Quote each of the following lines word for word, keeping their order.

### Working data
※ ※ ※

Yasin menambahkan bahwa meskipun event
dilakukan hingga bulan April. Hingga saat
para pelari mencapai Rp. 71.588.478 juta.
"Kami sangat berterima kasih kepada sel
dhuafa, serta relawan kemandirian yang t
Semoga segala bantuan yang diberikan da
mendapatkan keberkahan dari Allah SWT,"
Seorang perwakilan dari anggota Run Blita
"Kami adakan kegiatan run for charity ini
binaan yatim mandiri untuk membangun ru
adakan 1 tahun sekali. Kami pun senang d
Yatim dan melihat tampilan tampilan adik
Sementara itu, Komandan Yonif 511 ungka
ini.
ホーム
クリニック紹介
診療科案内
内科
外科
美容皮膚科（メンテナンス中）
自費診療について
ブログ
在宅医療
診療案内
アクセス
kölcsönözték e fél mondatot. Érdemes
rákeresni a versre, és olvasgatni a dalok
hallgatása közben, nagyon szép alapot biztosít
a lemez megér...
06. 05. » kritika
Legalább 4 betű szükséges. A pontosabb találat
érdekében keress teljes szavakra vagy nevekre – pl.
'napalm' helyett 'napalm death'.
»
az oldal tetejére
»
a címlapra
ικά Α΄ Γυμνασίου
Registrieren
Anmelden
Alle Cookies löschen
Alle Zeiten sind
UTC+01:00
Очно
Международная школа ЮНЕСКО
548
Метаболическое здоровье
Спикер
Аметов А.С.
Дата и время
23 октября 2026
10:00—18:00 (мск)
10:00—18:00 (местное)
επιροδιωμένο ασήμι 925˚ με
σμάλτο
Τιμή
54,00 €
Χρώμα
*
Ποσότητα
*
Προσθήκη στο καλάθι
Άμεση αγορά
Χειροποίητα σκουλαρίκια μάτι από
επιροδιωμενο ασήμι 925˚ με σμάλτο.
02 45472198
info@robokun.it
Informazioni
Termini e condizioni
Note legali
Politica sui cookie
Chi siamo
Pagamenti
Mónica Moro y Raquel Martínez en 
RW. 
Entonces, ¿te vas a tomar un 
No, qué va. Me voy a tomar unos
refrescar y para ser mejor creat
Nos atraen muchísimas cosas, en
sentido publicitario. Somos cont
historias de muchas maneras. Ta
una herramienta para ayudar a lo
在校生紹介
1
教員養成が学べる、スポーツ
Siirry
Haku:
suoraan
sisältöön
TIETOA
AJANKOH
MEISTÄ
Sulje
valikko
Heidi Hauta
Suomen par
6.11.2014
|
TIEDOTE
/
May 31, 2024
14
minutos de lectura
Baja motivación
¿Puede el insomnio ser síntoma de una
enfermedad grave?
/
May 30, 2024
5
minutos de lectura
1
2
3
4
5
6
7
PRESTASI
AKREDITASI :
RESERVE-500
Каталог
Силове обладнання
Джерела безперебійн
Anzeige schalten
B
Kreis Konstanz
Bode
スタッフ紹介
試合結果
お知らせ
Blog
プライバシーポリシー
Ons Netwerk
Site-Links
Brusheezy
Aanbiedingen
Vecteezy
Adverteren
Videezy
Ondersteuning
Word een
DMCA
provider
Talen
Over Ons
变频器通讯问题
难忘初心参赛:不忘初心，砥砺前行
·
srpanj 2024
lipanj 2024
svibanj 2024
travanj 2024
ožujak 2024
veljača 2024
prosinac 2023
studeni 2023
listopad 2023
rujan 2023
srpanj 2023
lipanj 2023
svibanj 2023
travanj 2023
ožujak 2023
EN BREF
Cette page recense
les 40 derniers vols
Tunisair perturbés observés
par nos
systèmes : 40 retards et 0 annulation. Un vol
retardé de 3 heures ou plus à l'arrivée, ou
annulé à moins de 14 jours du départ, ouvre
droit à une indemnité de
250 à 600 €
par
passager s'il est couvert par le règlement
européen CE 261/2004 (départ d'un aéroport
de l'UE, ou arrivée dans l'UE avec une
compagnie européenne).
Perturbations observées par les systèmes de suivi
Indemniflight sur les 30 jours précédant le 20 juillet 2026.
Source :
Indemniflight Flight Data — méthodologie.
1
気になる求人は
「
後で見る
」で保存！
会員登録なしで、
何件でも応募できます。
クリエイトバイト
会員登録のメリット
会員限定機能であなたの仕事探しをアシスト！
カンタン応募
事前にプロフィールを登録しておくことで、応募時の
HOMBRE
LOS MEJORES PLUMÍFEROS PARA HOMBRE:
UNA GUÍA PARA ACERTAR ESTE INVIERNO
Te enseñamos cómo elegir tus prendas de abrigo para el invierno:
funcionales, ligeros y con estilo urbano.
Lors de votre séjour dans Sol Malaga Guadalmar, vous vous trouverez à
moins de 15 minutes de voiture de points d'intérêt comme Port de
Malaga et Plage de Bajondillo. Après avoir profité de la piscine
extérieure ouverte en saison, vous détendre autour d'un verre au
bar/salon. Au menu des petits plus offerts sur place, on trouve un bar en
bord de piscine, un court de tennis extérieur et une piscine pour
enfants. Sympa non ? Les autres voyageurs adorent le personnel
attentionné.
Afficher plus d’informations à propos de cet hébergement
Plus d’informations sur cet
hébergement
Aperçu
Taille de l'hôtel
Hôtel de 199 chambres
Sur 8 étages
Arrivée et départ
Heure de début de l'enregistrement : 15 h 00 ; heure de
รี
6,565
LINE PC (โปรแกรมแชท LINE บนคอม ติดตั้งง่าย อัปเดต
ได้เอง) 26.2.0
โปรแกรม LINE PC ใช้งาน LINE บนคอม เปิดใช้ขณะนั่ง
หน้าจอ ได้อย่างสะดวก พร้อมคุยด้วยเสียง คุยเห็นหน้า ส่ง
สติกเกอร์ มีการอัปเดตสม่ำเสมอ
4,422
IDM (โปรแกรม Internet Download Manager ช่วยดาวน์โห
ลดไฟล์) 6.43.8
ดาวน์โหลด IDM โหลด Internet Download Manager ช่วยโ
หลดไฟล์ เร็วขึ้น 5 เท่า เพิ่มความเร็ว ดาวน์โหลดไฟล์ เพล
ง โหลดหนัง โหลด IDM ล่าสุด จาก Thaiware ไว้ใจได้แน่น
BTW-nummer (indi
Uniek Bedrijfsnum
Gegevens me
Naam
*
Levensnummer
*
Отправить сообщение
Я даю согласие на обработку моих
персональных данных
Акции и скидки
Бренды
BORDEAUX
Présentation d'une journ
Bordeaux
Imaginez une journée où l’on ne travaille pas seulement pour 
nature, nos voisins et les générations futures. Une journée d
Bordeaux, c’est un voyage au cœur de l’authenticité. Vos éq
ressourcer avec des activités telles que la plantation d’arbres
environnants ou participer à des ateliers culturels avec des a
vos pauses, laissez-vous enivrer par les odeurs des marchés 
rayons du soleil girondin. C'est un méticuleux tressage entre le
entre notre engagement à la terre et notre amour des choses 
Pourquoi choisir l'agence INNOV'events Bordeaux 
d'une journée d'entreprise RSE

※ ※ ※

### Response area
Yasin menambahkan bahwa meskipun event
dilakukan hingga bulan April. Hingga saat
para pelari mencapai Rp. 71.588.478 juta.
"Kami sangat berterima kasih kepada sel
dhuafa, serta relawan kemandirian yang t
Semoga segala bantuan yang diberikan da
mendapatkan keberkahan dari Allah SWT,"
Seorang perwakilan dari anggota Run Blita
"Kami adakan kegiatan run for charity ini
binaan yatim mandiri untuk membangun ru
adakan 1 tahun sekali. Kami pun senang d
Yatim dan melihat tampilan tampilan adik
Sementara itu, Komandan Yonif 511 ungka
ini.
ホーム
クリニック紹介
診療科案内
内科
外科
美容皮膚科（メンテナンス中）
自費診療について
ブログ
在宅医療
診療案内
アクセス
kölcsönözték e fél mondatot. Érdemes
rákeresni a versre, és olvasgatni a dalok
hallgatása közben, nagyon szép alapot biztosít
a lemez megér...
06. 05. » kritika
Legalább 4 betű szükséges. A pontosabb találat
érdekében keress teljes szavakra vagy nevekre – pl.
'napalm' helyett 'napalm death'.
»
az oldal tetejére
»
a címlapra
ικά Α΄ Γυμνασίου
Registrieren
Anmelden
Alle Cookies löschen
Alle Zeiten sind
UTC+01:00
Очно
Международная школа ЮНЕСКО
548
Метаболическое здоровье
Спикер
Аметов А.С.
Дата и время
23 октября 2026
10:00—18:00 (мск)
10:00—18:00 (местное)
επιροδιωμένο ασήμι 925˚ με
σμάλτο
Τιμή
54,00 €
Χρώμα
*
Ποσότητα
*
Προσθήκη στο καλάθι
Άμεση αγορά
Χειροποίητα σκουλαρίκια μάτι από
επιροδιωμενο ασήμι 925˚ με σμάλτο.
02 45472198
info@robokun.it
Informazioni
Termini e condizioni
Note legali
Politica sui cookie
Chi siamo
Pagamenti
Mónica Moro y Raquel Martínez en 
RW. 
Entonces, ¿te vas a tomar un 
No, qué va. Me voy a tomar unos
refrescar y para ser mejor creat
Nos atraen muchísimas cosas, en
sentido publicitario. Somos cont
historias de muchas maneras. Ta
una herramienta para ayudar a lo
在校生紹介
1
教員養成が学べる、スポーツ
Siirry
Haku:
suoraan
sisältöön
TIETOA
AJANKOH
MEISTÄ
Sulje
valikko
Heidi Hauta
Suomen par
6.11.2014
|
TIEDOTE
/
May 31, 2024
14
minutos de lectura
Baja motivación
¿Puede el insomnio ser síntoma de una
enfermedad grave?
/
May 30, 2024
5
minutos de lectura
1
2
3
4
5
6
7
PRESTASI
AKREDITASI :
RESERVE-500
Каталог
Силове обладнання
Джерела безперебійн
Anzeige schalten
B
Kreis Konstanz
Bode
スタッフ紹介
試合結果
お知らせ
Blog
プライバシーポリシー
Ons Netwerk
Site-Links
Brusheezy
Aanbiedingen
Vecteezy
Adverteren
Videezy
Ondersteuning
Word een
DMCA
provider
Talen
Over Ons
变频器通讯问题
难忘初心参赛:不忘初心，砥砺前行
·
srpanj 2024
lipanj 2024
svibanj 2024
travanj 2024
ožujak 2024
veljača 2024
prosinac 2023
studeni 2023
listopad 2023
rujan 2023
srpanj 2023
lipanj 2023
svibanj 2023
travanj 2023
ožujak 2023
EN BREF
Cette page recense
les 40 derniers vols
Tunisair perturbés observés
par nos
systèmes : 40 retards et 0 annulation. Un vol
retardé de 3 heures ou plus à l'arrivée, ou
annulé à moins de 14 jours du départ, ouvre
droit à une indemnité de
250 à 600 €
par
passager s'il est couvert par le règlement
européen CE 261/2004 (départ d'un aéroport
de l'UE, ou arrivée dans l'UE avec une
compagnie européenne).
Perturbations observées par les systèmes de suivi
Indemniflight sur les 30 jours précédant le 20 juillet 2026.
Source :
Indemniflight Flight Data — méthodologie.
1
気になる求人は
「
後で見る
」で保存！
会員登録なしで、
何件でも応募できます。
クリエイトバイト
会員登録のメリット
会員限定機能であなたの仕事探しをアシスト！
カンタン応募
事前にプロフィールを登録しておくことで、応募時の
HOMBRE
LOS MEJORES PLUMÍFEROS PARA HOMBRE:
UNA GUÍA PARA ACERTAR ESTE INVIERNO
Te enseñamos cómo elegir tus prendas de abrigo para el invierno:
funcionales, ligeros y con estilo urbano.
Lors de votre séjour dans Sol Malaga Guadalmar, vous vous trouverez à
moins de 15 minutes de voiture de points d'intérêt comme Port de
Malaga et Plage de Bajondillo. Après avoir profité de la piscine
extérieure ouverte en saison, vous détendre autour d'un verre au
bar/salon. Au menu des petits plus offerts sur place, on trouve un bar en
bord de piscine, un court de tennis extérieur et une piscine pour
enfants. Sympa non ? Les autres voyageurs adorent le personnel
attentionné.
Afficher plus d’informations à propos de cet hébergement
Plus d’informations sur cet
hébergement
Aperçu
Taille de l'hôtel
Hôtel de 199 chambres
Sur 8 étages
Arrivée et départ
Heure de début de l'enregistrement : 15 h 00 ; heure de
รี
6,565
LINE PC (โปรแกรมแชท LINE บนคอม ติดตั้งง่าย อัปเดต
ได้เอง) 26.2.0
โปรแกรม LINE PC ใช้งาน LINE บนคอม เปิดใช้ขณะนั่ง
หน้าจอ ได้อย่างสะดวก พร้อมคุยด้วยเสียง คุยเห็นหน้า ส่ง
สติกเกอร์ มีการอัปเดตสม่ำเสมอ
4,422
IDM (โปรแกรม Internet Download Manager ช่วยดาวน์โห
ลดไฟล์) 6.43.8
ดาวน์โหลด IDM โหลด Internet Download Manager ช่วยโ
หลดไฟล์ เร็วขึ้น 5 เท่า เพิ่มความเร็ว ดาวน์โหลดไฟล์ เพล
ง โหลดหนัง โหลด IDM ล่าสุด จาก Thaiware ไว้ใจได้แน่น
BTW-nummer (indi
Uniek Bedrijfsnum
Gegevens me
Naam
*
Levensnummer
*
Отправить сообщение
Я даю согласие на обработку моих
персональных данных
Акции и скидки
Бренды
BORDEAUX
Présentation d'une journ
Bordeaux
Imaginez une journée où l’on ne travaille pas seulement pour 
nature, nos voisins et les générations futures. Une journée d
Bordeaux, c’est un voyage au cœur de l’authenticité. Vos éq
ressourcer avec des activités telles que la plantation d’arbres
environnants ou participer à des ateliers culturels avec des a
vos pauses, laissez-vous enivrer par les odeurs des marchés 
rayons du soleil girondin. C'est un méticuleux tressage entre le
entre notre engagement à la terre et notre amour des choses 
Pourquoi choisir l'agence INNOV'events Bordeaux 
d'une journée d'entreprise RSE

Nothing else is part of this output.